RECORDED INFORMATION:
○ ○ ○

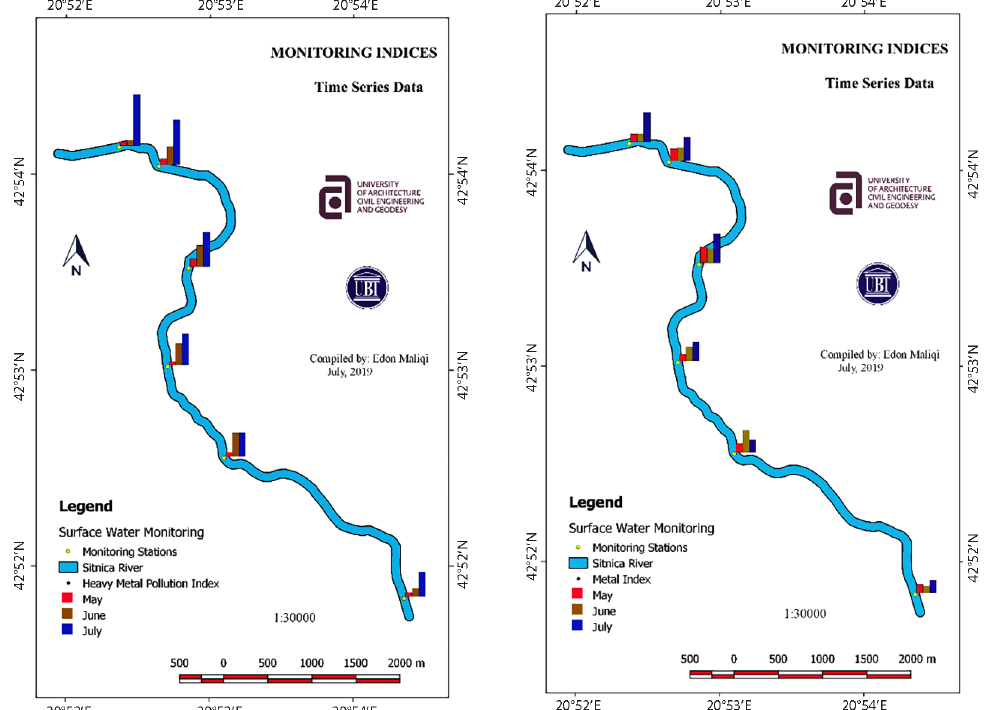
Figure 7. The histogram maps for level and distribution (HPI and MI,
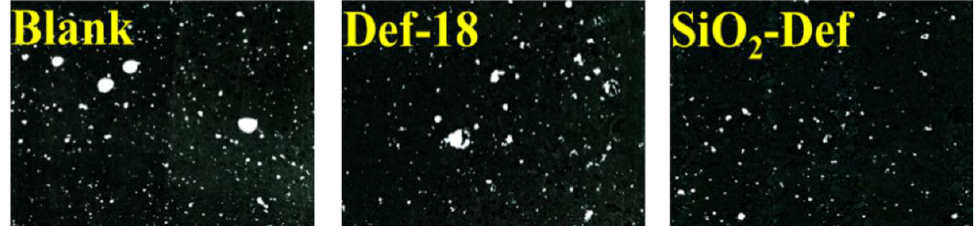
Figure 12. Air-void images of the hardened cement mortar specimens of blank, Def-18, and SiO 2 -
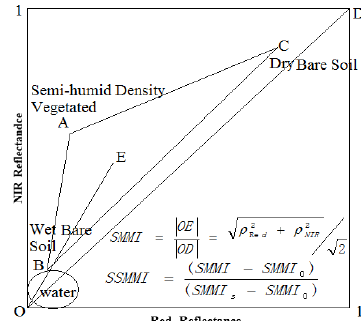
Figure 2. Sketch map of Scaled Soil Moisture Monitoring Index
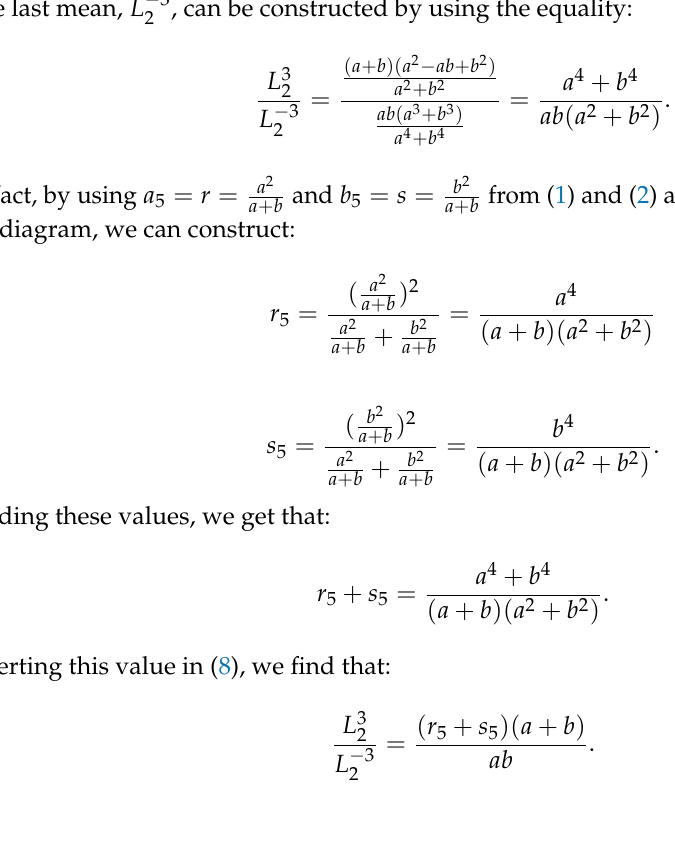
Figure 7. Geometric constructions of r 3 Figure 7: Geometric constructions of r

○ ○ ○

WORK REQUIRED:
Transcribe the whole listing, character for character, but not its images.

RESULT OF THE EXERCISE:
Figure 7. The histogram maps for level and distribution (HPI and MI,
Figure 12. Air-void images of the hardened cement mortar specimens of blank, Def-18, and SiO 2 -
Figure 2. Sketch map of Scaled Soil Moisture Monitoring Index
Figure 7. Geometric constructions of r 3 Figure 7: Geometric constructions of r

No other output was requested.